Hoewel dit er veelbelovend uitziet, is het nog lang niet voorbij. Om eerlijk te zijn, de de zoektocht naar een echt reactief systeem zou een voortdurende oefening van verbeteringen moeten zijn. We kunnen nooit alles voorkomen dat kan mislukken in een zeer complexe infrastructuur, waar onze applicatie maar een klein onderdeel is.

Een reactief systeem zal het dus doen eisen betrouwbaarheid van elk onderdeel dat het geheel maakt. Van het fysieke netwerk tot infrastructuurdiensten zoals DNS, ze moeten allemaal op één lijn liggen om ons te helpen het einddoel te bereiken.

Vaak is het voor ons niet mogelijk om voor al deze onderdelen de nodige garanties te beheren en te bieden. En dit is waar een beheerde cloudinfrastructuur helpt onze pijn te verlichten. We kunnen kiezen uit een scala aan diensten zoals IaaS (Infeastrure-as-a-Service), BaaS (Backend-as-a-Service) en PaaS (Platform-as-a-Service) om de verantwoordelijkheden aan externe partijen te delegeren. Hierdoor blijven wij zoveel mogelijk verantwoordelijk voor onze applicatie.

9. Conclusie

In deze tutorial hebben we de basisprincipes van reactieve systemen doorgenomen en hoe verhoudt deze zich tot reactief programmeren. We hebben een eenvoudige applicatie gemaakt met meerdere microservices en hebben de problemen belicht die we willen oplossen met een reactief systeem.

Verder gingen we door en introduceerden we reactieve programmering, berichtgebaseerde architectuur en containerorkestratieservice in de architectuur om een ​​reactief systeem te realiseren.

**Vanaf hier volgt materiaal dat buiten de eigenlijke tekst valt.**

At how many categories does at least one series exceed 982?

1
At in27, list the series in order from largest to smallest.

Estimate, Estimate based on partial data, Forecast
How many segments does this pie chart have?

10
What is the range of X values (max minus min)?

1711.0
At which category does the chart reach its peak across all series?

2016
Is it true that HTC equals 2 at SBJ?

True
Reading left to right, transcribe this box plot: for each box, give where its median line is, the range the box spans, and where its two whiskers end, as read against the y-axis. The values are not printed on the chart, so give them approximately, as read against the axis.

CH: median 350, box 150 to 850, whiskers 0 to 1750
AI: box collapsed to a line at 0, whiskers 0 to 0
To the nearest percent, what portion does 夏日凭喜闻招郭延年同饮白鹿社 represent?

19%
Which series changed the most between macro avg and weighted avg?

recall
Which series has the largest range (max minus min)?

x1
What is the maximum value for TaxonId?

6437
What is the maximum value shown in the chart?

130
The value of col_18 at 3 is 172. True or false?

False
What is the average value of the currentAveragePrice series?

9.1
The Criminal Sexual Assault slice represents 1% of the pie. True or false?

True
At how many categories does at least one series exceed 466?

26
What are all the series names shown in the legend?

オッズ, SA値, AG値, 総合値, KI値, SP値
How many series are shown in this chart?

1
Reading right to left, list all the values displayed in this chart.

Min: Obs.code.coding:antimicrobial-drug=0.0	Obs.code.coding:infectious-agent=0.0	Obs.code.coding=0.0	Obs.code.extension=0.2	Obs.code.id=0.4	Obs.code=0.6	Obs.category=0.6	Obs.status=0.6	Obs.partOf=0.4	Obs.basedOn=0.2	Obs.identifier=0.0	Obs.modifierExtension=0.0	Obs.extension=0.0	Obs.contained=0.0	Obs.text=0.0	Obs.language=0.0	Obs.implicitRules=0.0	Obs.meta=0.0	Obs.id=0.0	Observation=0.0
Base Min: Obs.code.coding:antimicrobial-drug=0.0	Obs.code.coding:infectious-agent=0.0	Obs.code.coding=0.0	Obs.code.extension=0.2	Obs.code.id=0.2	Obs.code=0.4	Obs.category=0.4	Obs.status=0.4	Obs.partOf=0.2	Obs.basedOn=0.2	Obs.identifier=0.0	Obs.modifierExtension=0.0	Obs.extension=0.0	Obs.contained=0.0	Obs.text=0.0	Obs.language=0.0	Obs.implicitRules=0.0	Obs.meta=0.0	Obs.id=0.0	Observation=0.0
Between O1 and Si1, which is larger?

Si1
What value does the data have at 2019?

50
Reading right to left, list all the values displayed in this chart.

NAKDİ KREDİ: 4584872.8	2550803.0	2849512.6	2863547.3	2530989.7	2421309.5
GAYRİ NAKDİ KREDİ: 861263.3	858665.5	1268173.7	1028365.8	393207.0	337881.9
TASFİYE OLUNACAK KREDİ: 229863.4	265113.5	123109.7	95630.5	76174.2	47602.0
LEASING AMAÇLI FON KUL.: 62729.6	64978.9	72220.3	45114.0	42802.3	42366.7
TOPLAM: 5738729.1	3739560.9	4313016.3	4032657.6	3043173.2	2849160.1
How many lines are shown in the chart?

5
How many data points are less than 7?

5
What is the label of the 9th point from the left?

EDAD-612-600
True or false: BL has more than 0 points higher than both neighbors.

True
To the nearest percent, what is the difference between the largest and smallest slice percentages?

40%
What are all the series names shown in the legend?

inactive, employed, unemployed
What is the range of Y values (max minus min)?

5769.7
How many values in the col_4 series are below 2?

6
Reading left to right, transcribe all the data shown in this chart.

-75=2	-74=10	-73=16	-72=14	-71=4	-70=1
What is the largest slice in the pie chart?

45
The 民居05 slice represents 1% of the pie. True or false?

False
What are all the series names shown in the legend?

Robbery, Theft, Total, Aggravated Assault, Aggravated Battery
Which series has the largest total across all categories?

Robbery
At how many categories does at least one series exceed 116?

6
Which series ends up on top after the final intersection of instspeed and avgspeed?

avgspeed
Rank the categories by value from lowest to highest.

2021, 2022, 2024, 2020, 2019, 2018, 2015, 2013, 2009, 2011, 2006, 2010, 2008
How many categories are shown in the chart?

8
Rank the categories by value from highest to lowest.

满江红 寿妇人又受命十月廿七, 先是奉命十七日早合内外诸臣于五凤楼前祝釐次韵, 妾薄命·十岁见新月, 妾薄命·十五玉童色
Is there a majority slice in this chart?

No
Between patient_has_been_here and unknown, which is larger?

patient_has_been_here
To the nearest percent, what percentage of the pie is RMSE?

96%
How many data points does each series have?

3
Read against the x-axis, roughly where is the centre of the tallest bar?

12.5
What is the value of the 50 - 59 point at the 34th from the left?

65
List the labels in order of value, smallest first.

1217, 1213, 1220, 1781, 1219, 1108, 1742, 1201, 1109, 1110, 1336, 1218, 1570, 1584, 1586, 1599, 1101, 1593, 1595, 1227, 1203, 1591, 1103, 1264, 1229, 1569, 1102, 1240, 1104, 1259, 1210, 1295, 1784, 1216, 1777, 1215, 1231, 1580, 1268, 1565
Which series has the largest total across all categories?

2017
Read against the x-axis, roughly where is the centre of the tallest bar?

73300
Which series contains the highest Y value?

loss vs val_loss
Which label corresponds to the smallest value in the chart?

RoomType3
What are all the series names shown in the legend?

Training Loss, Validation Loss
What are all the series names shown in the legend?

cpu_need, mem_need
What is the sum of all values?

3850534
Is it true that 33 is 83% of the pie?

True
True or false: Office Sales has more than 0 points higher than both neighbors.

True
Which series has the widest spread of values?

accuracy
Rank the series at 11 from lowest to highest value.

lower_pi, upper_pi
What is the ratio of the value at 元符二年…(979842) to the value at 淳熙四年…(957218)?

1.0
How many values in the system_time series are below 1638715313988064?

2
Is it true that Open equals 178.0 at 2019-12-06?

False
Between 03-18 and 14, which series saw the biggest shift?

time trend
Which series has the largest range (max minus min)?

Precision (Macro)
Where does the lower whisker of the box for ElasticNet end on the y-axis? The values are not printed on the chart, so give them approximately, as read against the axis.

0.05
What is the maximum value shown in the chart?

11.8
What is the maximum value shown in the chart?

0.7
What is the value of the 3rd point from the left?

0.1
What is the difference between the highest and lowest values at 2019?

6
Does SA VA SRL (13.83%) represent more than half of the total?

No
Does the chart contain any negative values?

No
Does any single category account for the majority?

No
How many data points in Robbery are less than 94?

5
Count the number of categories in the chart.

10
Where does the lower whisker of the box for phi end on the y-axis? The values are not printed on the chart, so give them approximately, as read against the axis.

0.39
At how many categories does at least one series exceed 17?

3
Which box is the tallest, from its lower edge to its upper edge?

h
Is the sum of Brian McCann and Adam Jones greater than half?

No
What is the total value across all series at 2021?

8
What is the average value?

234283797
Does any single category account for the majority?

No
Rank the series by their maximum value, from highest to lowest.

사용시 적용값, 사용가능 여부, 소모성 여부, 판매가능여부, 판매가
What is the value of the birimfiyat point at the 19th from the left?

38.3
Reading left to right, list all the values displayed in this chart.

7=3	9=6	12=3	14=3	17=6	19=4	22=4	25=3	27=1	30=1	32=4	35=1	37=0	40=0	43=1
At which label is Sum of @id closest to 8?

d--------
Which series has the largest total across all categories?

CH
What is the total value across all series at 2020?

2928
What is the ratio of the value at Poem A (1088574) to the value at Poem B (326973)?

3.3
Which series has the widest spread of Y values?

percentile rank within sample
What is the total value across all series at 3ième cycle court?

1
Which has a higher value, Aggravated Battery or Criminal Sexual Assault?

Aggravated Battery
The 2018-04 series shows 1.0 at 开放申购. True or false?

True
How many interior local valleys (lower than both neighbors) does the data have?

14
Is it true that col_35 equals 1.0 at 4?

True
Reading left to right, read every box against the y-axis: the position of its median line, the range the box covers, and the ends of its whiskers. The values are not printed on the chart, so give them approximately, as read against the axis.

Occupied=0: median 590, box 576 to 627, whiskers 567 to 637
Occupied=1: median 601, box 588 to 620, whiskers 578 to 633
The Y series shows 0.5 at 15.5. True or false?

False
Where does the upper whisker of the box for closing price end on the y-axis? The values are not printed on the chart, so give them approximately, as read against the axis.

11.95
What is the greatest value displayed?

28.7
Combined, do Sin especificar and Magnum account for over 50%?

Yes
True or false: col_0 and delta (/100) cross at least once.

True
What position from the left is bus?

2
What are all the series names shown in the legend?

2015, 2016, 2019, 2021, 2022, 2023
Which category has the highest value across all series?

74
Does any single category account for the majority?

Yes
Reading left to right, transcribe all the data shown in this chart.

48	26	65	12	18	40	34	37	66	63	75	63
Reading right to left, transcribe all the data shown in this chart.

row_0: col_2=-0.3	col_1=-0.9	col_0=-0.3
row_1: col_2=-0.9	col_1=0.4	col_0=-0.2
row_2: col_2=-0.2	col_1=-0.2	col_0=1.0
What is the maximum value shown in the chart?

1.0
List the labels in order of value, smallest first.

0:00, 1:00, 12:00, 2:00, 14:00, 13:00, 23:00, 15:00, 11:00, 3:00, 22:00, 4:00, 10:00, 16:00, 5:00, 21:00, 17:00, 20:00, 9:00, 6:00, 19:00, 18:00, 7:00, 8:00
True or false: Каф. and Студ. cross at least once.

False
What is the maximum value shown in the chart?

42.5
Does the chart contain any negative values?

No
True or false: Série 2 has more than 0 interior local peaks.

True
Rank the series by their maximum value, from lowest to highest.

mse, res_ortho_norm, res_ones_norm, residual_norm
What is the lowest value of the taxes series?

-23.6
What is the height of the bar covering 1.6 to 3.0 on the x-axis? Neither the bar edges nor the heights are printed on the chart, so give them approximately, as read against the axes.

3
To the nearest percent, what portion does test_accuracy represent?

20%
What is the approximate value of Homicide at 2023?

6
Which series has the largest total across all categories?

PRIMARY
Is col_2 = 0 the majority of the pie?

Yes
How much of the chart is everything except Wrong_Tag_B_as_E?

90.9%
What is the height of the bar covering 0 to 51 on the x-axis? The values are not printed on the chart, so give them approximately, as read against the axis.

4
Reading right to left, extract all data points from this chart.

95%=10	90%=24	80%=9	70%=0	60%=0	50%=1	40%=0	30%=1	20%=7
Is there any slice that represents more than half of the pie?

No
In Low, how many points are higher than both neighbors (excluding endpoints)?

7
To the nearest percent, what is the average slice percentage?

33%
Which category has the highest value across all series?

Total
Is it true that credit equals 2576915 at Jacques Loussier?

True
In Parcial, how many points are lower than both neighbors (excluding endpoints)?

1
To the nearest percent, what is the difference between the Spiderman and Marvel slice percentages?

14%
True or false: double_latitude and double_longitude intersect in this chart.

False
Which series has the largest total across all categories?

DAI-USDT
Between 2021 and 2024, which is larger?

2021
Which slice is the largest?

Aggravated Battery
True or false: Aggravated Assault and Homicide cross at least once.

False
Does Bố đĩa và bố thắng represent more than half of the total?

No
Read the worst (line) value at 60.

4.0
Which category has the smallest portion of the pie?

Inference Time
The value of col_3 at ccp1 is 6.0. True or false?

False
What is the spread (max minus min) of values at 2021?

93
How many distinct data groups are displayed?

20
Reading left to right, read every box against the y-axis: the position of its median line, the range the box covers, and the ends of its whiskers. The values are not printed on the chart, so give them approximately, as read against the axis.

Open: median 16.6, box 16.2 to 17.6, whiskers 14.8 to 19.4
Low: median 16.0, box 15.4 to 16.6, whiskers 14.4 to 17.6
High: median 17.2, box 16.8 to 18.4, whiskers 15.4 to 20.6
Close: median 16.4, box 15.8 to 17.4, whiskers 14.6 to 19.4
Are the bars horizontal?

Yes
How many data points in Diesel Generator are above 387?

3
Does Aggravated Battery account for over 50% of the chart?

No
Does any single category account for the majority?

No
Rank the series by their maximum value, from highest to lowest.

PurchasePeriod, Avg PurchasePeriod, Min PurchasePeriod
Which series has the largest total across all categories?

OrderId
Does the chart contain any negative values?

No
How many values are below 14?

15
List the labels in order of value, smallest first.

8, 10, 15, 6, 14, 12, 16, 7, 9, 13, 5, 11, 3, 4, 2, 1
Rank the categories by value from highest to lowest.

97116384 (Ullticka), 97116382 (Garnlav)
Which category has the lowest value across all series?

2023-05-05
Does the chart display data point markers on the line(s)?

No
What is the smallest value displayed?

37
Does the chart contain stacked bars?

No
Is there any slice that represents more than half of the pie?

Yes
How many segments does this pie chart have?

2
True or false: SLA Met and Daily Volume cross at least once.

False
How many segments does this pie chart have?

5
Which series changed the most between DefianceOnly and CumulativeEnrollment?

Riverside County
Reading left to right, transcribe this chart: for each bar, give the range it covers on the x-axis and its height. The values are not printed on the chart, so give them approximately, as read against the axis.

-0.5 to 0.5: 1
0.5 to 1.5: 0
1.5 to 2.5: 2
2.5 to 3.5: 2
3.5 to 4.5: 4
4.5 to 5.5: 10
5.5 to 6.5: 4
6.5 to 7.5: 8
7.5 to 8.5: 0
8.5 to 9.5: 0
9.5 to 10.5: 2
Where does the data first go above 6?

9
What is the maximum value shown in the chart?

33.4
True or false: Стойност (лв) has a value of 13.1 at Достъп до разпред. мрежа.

Ten slotte bespraken we de resulterende architectuur en hoe het een reis naar het reactieve systeem blijft! Deze tutorial laat ons niet alle tools, frameworks of patronen zien die ons kunnen helpen een reactief systeem te creëren, maar het laat ons kennismaken met de reis.

Zoals gewoonlijk is de broncode voor dit artikel te vinden op GitHub.